Unified monitoring across environments:
- Metrics: Prometheus + Thanos / Grafana Mimir (cross-cloud)
- Logs: Centralized logging (ELK/Loki) with per-environment collectors
- Traces: Distributed tracing (Jaeger/Tempo) across service boundaries
- Alerting: Unified alerting with environment-aware routing
- Cost monitoring: Per-cloud cost dashboards, anomaly detection

### 8. Plan Disaster Recovery

| Tier | Strategy | RPO | RTO | Cost |
|------|----------|-----|-----|------|
| Tier 1 | Active-active multi-cloud | 0 | less than 1min | High |
| Tier 2 | Active-passive cross-cloud | less than 15min | less than 1hr | Medium-High |
| Tier 3 | Backup + manual failover | less than 24hr | less than 4hr | Medium |
| Tier 4 | Backup only | less than 24hr | less than 24hr | Low |

DR automation:
- Automated failover triggers (health checks, circuit breakers)
- Runbook automation for failover procedures
- Regular DR testing schedule (quarterly minimum)

## Output

Deliver:
- Architecture diagram: showing all environments, connectivity, data flow
- Workload placement matrix: workload to environment with justification
- Connectivity plan: network topology, bandwidth, latency requirements
- Security model: identity, network, data security per environment
- Cost estimate: TCO comparison, per-environment breakdown
- Migration plan: phased approach with rollback procedures (if applicable)

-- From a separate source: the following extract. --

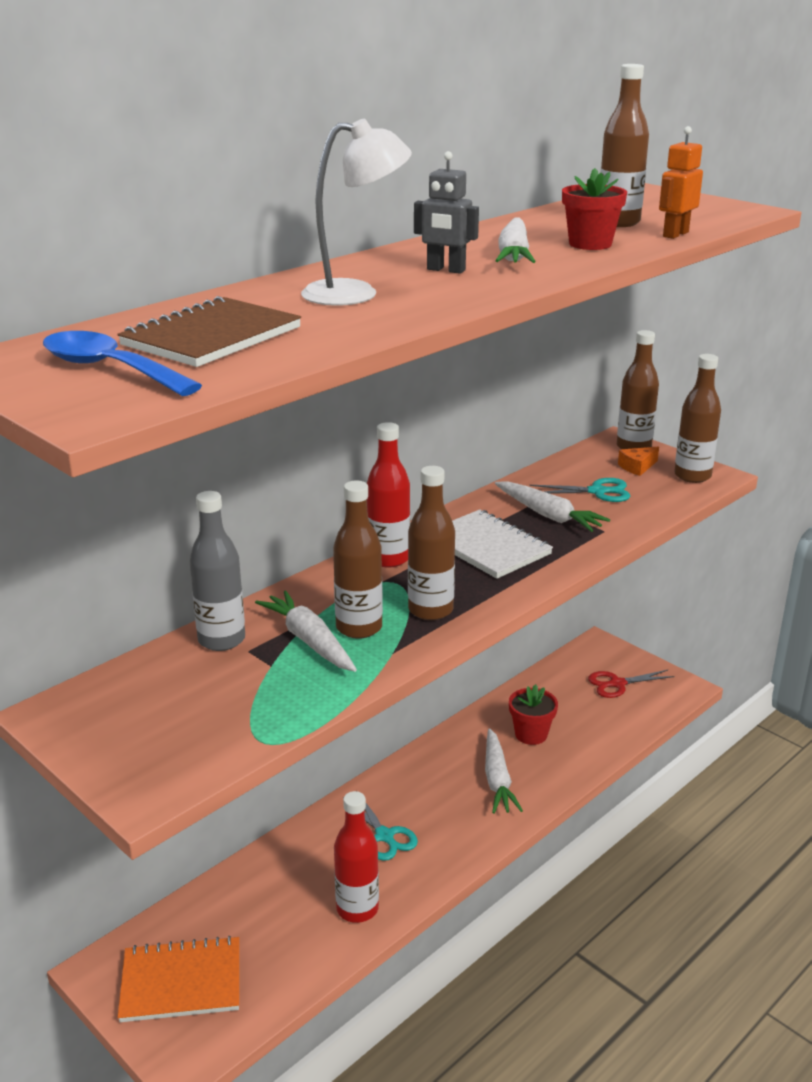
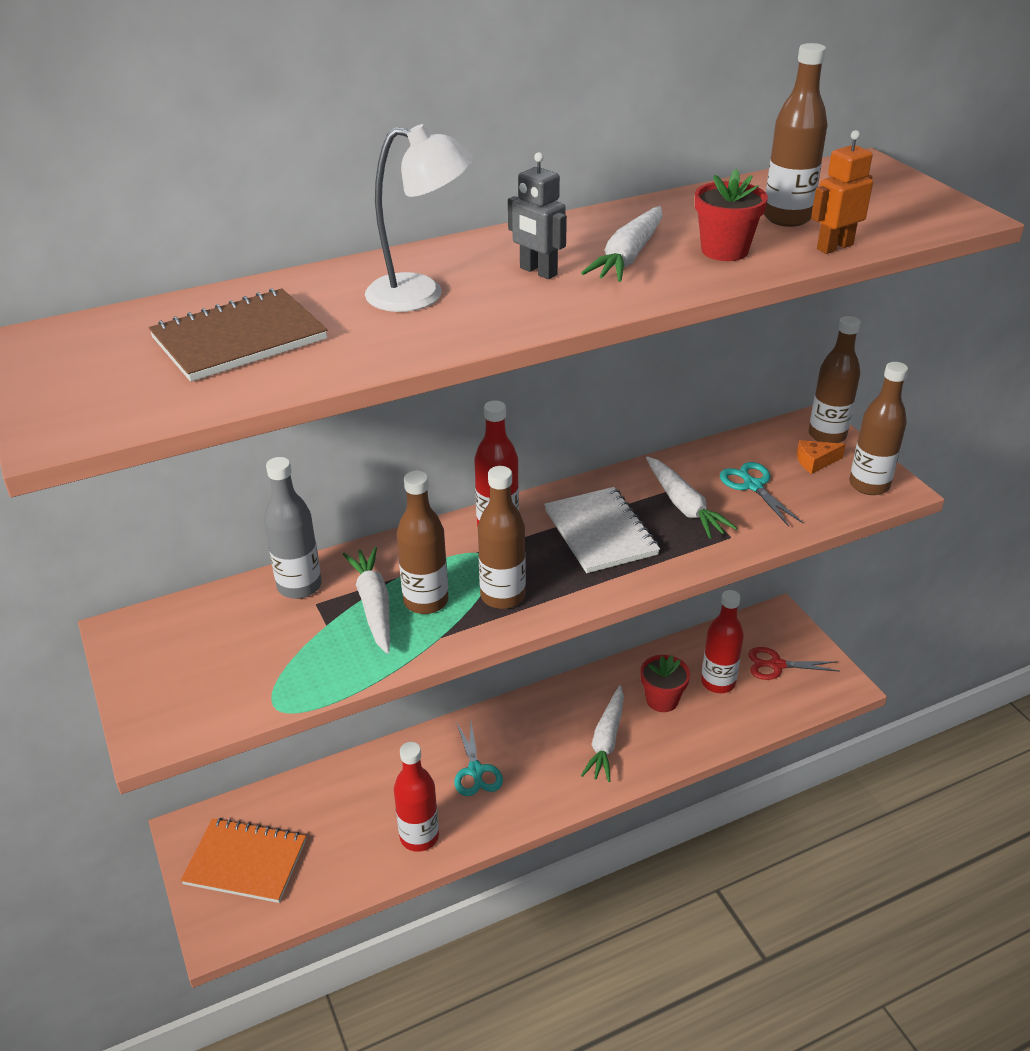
camera: 20 degrees right, 10 degrees up
(109, 369) = (118, 369): blue spoon -> none
(573, 709) = (718, 682): none -> red bottle
(597, 491) = (753, 485): turquoise scissors -> turquoise scissors turned 135 degrees counterclockwise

## Platform-Specific Notes

### OpenStack Integration
- Services: Nova (compute), Neutron (network), Cinder (block storage), Swift (object), Keystone (identity)
- Hybrid identity: Keystone federation with cloud IAM
- Networking: Provider networks, VLAN/VXLAN for multi-tenant isolation

### AWS Hybrid
- Outposts: AWS hardware in on-prem data center
- EKS Anywhere: Kubernetes on-prem with EKS compatibility
- Direct Connect: Dedicated network connection

### Azure Hybrid
- Azure Arc: Manage resources across environments from Azure
- Azure Stack: On-prem Azure services
- ExpressRoute: Dedicated private connection

### GCP Hybrid
- Anthos: Multi-cloud Kubernetes management
- Distributed Cloud: GCP services on-prem
- Cloud Interconnect: Dedicated network connection